**YOUR INSTRUCTIONS**
Working from the records below, repeat exactly the lines starting at the line that contains "Back to Top" and ending at the line that contains "る美容戦略をご紹介します。", inclusive.

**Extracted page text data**
* * * * * * * * *

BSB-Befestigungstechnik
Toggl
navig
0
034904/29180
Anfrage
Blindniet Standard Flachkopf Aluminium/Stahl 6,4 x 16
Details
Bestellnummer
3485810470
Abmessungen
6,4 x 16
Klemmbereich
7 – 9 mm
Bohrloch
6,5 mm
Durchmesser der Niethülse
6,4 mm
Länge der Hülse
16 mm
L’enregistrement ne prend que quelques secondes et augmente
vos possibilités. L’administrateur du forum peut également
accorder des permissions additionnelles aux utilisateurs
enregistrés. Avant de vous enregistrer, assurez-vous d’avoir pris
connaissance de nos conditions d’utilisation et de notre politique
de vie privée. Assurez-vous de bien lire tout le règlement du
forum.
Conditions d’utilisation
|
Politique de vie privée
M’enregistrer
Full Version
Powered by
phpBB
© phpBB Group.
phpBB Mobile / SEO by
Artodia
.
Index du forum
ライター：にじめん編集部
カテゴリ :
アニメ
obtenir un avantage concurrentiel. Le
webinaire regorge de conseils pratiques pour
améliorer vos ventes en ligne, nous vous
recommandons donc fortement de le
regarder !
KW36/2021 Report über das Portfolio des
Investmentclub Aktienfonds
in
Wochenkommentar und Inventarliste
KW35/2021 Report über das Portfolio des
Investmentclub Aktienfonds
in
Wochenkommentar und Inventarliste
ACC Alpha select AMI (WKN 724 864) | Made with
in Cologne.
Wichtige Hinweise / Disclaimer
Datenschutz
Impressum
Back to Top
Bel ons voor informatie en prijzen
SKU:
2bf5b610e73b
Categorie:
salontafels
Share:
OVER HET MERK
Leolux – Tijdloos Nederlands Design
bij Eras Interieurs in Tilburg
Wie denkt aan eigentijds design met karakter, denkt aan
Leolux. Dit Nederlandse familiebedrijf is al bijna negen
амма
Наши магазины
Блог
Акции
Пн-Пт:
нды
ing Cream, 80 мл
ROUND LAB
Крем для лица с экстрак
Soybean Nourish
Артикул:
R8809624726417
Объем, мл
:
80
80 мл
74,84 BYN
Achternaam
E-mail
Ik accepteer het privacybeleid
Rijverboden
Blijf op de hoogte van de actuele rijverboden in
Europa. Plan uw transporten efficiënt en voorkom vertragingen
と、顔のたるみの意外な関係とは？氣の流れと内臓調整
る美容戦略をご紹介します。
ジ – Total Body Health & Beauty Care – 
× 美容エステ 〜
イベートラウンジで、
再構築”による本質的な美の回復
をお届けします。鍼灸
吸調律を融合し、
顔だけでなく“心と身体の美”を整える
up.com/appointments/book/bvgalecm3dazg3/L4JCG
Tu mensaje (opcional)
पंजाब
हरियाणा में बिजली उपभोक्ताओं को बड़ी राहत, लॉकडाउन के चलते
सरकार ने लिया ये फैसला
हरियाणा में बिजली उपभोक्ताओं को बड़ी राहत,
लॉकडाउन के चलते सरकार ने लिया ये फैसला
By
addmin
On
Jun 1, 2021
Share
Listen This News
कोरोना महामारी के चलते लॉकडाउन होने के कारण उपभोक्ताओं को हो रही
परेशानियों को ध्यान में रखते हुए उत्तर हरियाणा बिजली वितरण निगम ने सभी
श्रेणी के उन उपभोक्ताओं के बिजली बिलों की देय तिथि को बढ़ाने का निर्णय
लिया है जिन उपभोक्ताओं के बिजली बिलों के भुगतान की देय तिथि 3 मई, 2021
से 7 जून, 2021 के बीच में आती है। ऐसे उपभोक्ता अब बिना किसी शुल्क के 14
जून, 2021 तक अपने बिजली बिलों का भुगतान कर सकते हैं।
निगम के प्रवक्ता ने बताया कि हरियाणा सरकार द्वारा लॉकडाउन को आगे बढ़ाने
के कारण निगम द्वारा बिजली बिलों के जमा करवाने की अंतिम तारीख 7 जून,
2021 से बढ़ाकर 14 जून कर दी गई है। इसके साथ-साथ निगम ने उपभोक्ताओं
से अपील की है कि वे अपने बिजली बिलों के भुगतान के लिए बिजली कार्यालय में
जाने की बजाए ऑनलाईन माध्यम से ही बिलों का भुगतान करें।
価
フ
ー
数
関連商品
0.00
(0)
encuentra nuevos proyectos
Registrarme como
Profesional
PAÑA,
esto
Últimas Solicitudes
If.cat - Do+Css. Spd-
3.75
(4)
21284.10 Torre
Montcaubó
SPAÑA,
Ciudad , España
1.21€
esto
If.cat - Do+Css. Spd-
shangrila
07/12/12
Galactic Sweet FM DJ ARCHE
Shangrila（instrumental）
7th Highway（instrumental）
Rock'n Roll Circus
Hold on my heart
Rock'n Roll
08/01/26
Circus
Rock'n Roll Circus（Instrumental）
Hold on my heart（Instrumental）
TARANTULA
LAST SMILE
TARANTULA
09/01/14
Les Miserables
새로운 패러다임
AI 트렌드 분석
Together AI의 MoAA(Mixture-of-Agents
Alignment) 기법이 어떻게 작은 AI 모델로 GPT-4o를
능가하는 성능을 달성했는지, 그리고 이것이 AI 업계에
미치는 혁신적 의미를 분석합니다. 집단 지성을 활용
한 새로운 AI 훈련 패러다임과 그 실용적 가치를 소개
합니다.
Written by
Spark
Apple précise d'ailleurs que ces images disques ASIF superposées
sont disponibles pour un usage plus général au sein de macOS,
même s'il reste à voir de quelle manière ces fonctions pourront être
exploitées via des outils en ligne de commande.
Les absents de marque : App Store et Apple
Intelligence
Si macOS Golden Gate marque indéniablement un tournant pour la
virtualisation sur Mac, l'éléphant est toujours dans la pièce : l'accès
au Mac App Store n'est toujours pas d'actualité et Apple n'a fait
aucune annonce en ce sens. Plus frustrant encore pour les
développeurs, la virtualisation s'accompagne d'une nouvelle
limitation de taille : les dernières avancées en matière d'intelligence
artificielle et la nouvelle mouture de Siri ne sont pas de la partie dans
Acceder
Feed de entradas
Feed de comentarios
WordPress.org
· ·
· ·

* * * * * * * * *

**WRITTEN RESPONSE**
Back to Top
Bel ons voor informatie en prijzen
SKU:
2bf5b610e73b
Categorie:
salontafels
Share:
OVER HET MERK
Leolux – Tijdloos Nederlands Design
bij Eras Interieurs in Tilburg
Wie denkt aan eigentijds design met karakter, denkt aan
Leolux. Dit Nederlandse familiebedrijf is al bijna negen
амма
Наши магазины
Блог
Акции
Пн-Пт:
нды
ing Cream, 80 мл
ROUND LAB
Крем для лица с экстрак
Soybean Nourish
Артикул:
R8809624726417
Объем, мл
:
80
80 мл
74,84 BYN
Achternaam
E-mail
Ik accepteer het privacybeleid
Rijverboden
Blijf op de hoogte van de actuele rijverboden in
Europa. Plan uw transporten efficiënt en voorkom vertragingen
と、顔のたるみの意外な関係とは？氣の流れと内臓調整
る美容戦略をご紹介します。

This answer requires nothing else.